「――っ!」

 胸ぐらを掴み上げられ、身長差があるためにつま先立ちになる。
 このまま殴られるのか。面倒くさいなぁ。ま、あとで聖女の力で治せばいっか。そう考えていると。

「やめたまえ!」

 そんな鋭い声が飛んできて厩舎の入り口を見る。

(げっ!?)

 そこにいたのは、ザフィーリだった。

 男は舌打ちをして私から手を離し、先ほどまで笑っていた仲間も慌てたように掃除の手を再開した。
 私が軽く咳き込んでいると、ザフィーリはメガネをくいと中指で持ち上げながら厩舎の中に入ってきた。
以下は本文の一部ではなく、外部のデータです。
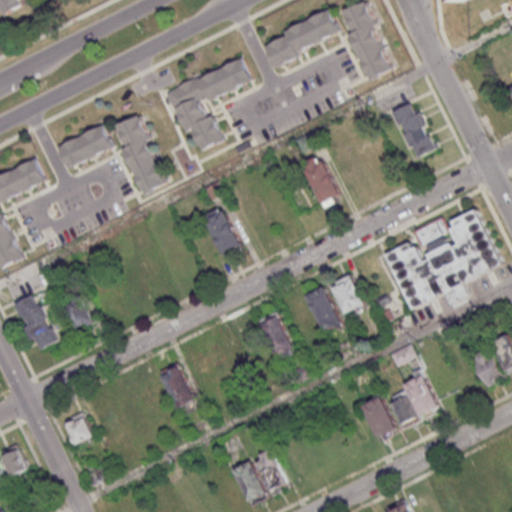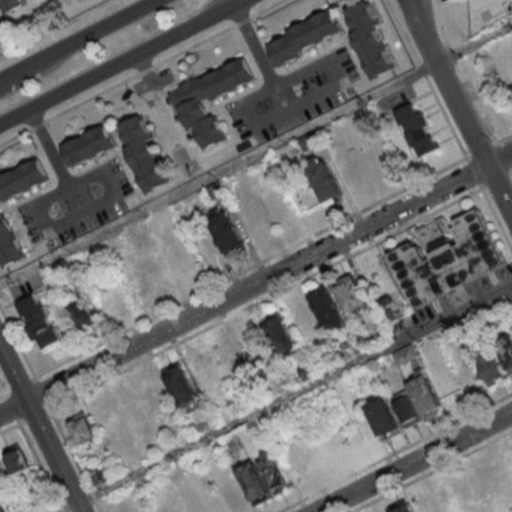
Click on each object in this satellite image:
building: (465, 1)
building: (12, 5)
road: (59, 30)
building: (306, 36)
building: (370, 39)
road: (77, 40)
road: (122, 61)
building: (209, 99)
road: (460, 104)
road: (270, 119)
building: (418, 129)
building: (89, 145)
building: (144, 153)
road: (256, 154)
road: (504, 174)
building: (23, 179)
building: (325, 180)
road: (47, 226)
building: (226, 229)
building: (9, 242)
building: (448, 259)
road: (256, 284)
building: (351, 293)
building: (328, 308)
building: (82, 312)
building: (39, 321)
building: (281, 335)
building: (253, 346)
building: (406, 354)
building: (491, 366)
building: (182, 385)
building: (153, 391)
building: (425, 395)
road: (286, 398)
building: (406, 408)
building: (383, 417)
road: (42, 427)
building: (82, 427)
building: (17, 459)
road: (414, 462)
building: (274, 469)
building: (99, 475)
building: (4, 477)
building: (254, 482)
building: (402, 506)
「騎士を目指す者が私闘とは実に情けない。何か不満があるのなら僕から団長に報告するが、原因はなんだい?」

 レンズの向こうの目が厳しく光っていた。

「い、いや、別に報告するほどじゃ……」

 男はそう言うとバツが悪そうに私から離れて行った。
 
「そうか。なら、トーラ」

 名を呼ばれギクリとする。

「話がある。ついて来てくれるかい」
「……わかった」

 そうして、私は奴らの視線を感じながらザフィーリと共に厩舎を出た。